• ASSIGNMENT:
Write the lines below out exactly, dropping each picture.

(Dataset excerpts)
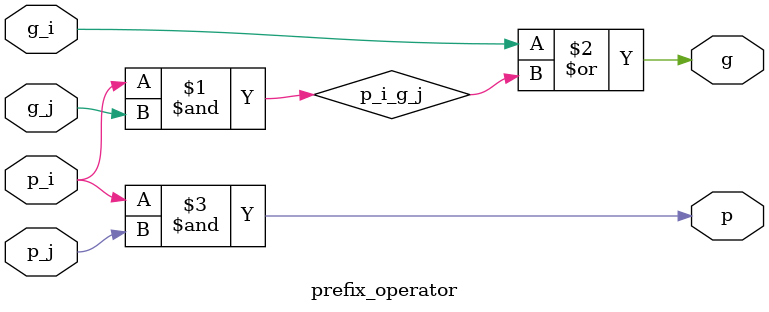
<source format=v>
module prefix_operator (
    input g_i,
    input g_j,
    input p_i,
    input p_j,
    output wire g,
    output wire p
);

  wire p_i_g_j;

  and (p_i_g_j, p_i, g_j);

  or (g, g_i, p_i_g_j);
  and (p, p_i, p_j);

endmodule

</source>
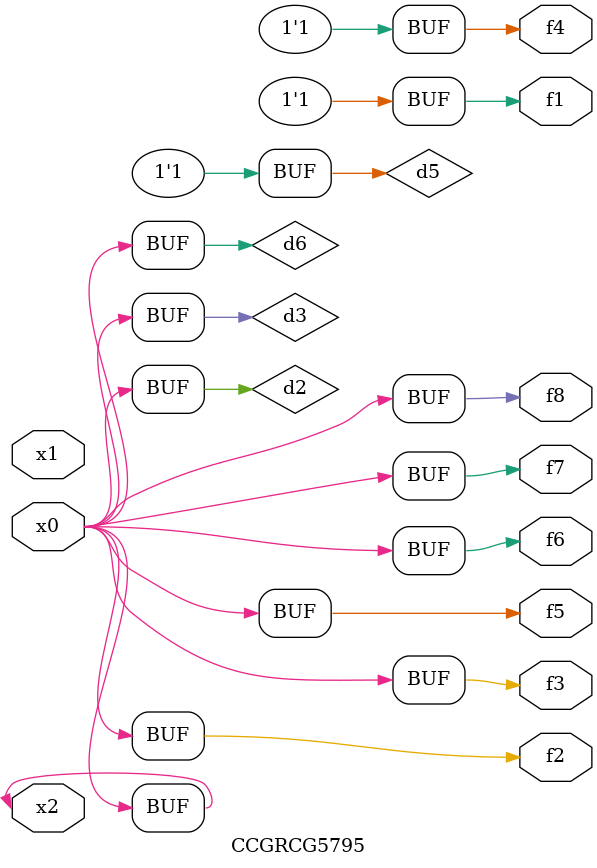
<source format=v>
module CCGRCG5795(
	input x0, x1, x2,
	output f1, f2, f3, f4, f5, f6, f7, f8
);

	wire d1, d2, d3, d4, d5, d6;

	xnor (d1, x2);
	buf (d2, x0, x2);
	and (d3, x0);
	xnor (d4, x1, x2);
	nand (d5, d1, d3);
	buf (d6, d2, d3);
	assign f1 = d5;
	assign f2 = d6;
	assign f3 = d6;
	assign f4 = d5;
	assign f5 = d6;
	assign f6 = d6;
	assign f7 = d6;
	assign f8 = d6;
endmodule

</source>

• EXERCISE OUTPUT:
<source format=v>
module prefix_operator (
    input g_i,
    input g_j,
    input p_i,
    input p_j,
    output wire g,
    output wire p
);

  wire p_i_g_j;

  and (p_i_g_j, p_i, g_j);

  or (g, g_i, p_i_g_j);
  and (p, p_i, p_j);

endmodule

</source>
<source format=v>
module CCGRCG5795(
	input x0, x1, x2,
	output f1, f2, f3, f4, f5, f6, f7, f8
);

	wire d1, d2, d3, d4, d5, d6;

	xnor (d1, x2);
	buf (d2, x0, x2);
	and (d3, x0);
	xnor (d4, x1, x2);
	nand (d5, d1, d3);
	buf (d6, d2, d3);
	assign f1 = d5;
	assign f2 = d6;
	assign f3 = d6;
	assign f4 = d5;
	assign f5 = d6;
	assign f6 = d6;
	assign f7 = d6;
	assign f8 = d6;
endmodule

</source>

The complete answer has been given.